By default clangd will score a code completion item using heuristics model.
Scoring can be done by Decision Forest model by passing --ranking_model=decision_forest to
clangd.
Features omitted from the model:
- NameMatch is excluded because the final score must be multiplicative in NameMatch to allow rescoring by the editor.
- NeedsFixIts is excluded because the generating dataset that needs 'fixits' is non-trivial.
There are multiple ways (heuristics) to combine the above two features with the prediction of the DF:
- NeedsFixIts is used as is with a penalty of 0.5.
Various alternatives of combining NameMatch N and Decision forest Prediction P
- N * scale(P, 0, 1): Linearly scale the output of model to range [0, 1]
- N * a^P:
- More natural: Prediction of each Decision Tree can be considered as a multiplicative boost (like NameMatch)

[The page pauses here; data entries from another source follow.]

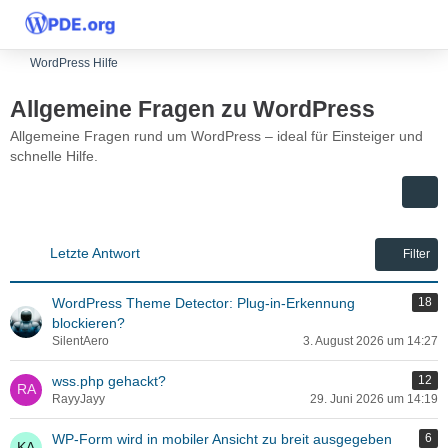
WordPress Hilfe
Allgemeine Fragen zu WordPress
Allgemeine Fragen rund um WordPress – ideal für Einsteiger und
schnelle Hilfe.
Letzte Antwort
Filter
WordPress Theme Detector: Plug-in-Erkennung
18
blockieren?
SilentAero
3. August 2026 um 14:27
wss.php gehackt?
12
RayyJayy
29. Juni 2026 um 14:19
WP-Form wird in mobiler Ansicht zu breit ausgegeben
6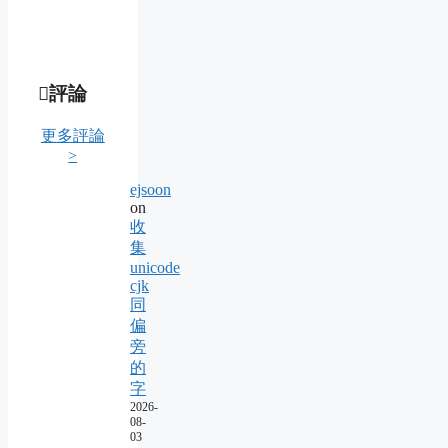
評論
更多評論
>
ejsoon
on
收
集
unicode
cjk
同
偏
旁
的
字
2026-
08-
03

- Ordering is independent of the absolute value of P. Order of two items is proportional to a^{difference in model prediction score}. Higher a gives higher weightage to model output as compared to NameMatch score.
Baseline MRR = 0.619
MRR for various combinations:
N * P = 0.6346, advantage%=2.5768
N * 1.1^P = 0.6600, advantage%=6.6853
N * 1.2^P = 0.6669, advantage%=7.8005
N * 1.3^P = 0.6668, advantage%=7.7795
N * 1.4^P = 0.6659, advantage%=7.6270
N * 1.5^P = 0.6646, advantage%=7.4200
N * 1.6^P = 0.6636, advantage%=7.2671
N * 1.7^P = 0.6629, advantage%=7.1450
N * 2^P = 0.6612, advantage%=6.8673
N * 2.5^P = 0.6598, advantage%=6.6491
N * 3^P = 0.6590, advantage%=6.5242
N * scaled[0, 1] = 0.6465, advantage%=4.5054
Ideally we'd rename the evaluate() here, since SymbolQualitySignals is used for both heuristic and DecisionForest version, but evaluate is heuristic-specific. I think in pefect world this would be out of SymbolQualitySignals class (which would become just storage), but at least it should be renamed to evaluateUsingHeuristic().